Oswald Avery's big moment in the history of genetics came when he was working on strains of pneumococci bacteria. Two strains were used; the R strain (harmless) and the S strain (causes pneumonia). The work was based on knowledge that a bacterium is able to transform another bacterium by passing genetic material through a medium. Avery's challenge, along with his colleagues Colin MacLeod and MacLyn McCarty, was to show that this transforming factor, or transforming principle as it was called, was DNA.
Their work was prompted by the 1928 discovery of Frederick Griffith that mice inoculated with dead encapsulated pneumococci and live harmless encapsulated pneumococci still got pneumonia. Yet how could this be possible when the lethal strain had been killed? How the harmless bacteria had been transformed was something of a mystery.
Avery's research concept was elegant in its simplicity, though it took many years to perfect the techniques to be able to do it. Simply put live harmless bacteria next to dead lethal strains, strip away various cellular components to see which ones are responsible for turning a harmless strain into a lethal one.

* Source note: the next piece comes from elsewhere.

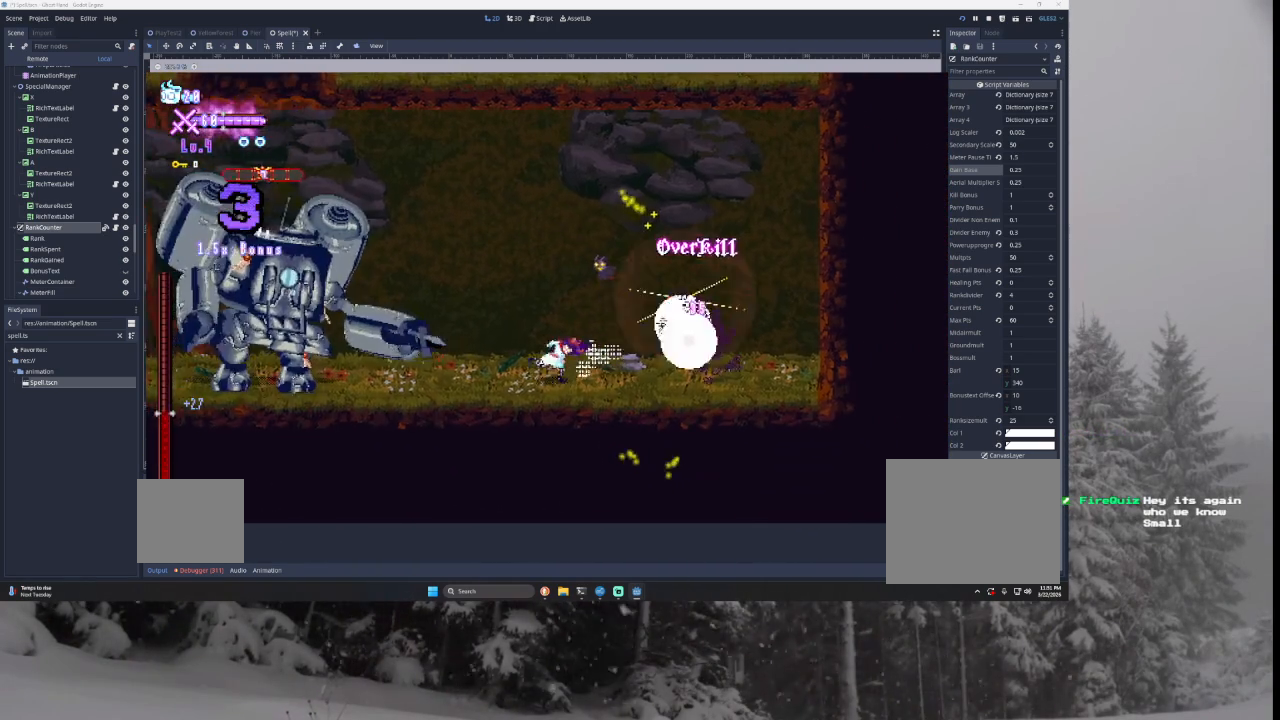
{"buttons": ["TRIANGLE"], "left_stick": "left", "right_stick": "center", "events": [[100, "TRIANGLE", "down"], [333, "TRIANGLE", "up"], [400, "TRIANGLE", "down"]]}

When proteins were taken out of the equation, the harmless bacteria were still transformed. When DNA was taken out, there weren't any transformations. They isolated the nucleic acid and showed that it was responsible for the transformation, the passing of hereditary information.
It was a momentous discovery, though you wouldn't have guessed that if you read the tile of his landmark paper; "Studies on the chemical nature of the substance inducing transformation of pneumococcal types." Nonetheless it helped to start the genetics revolution that was to come, in particular the work of Crick and Watson in determining the structure of DNA.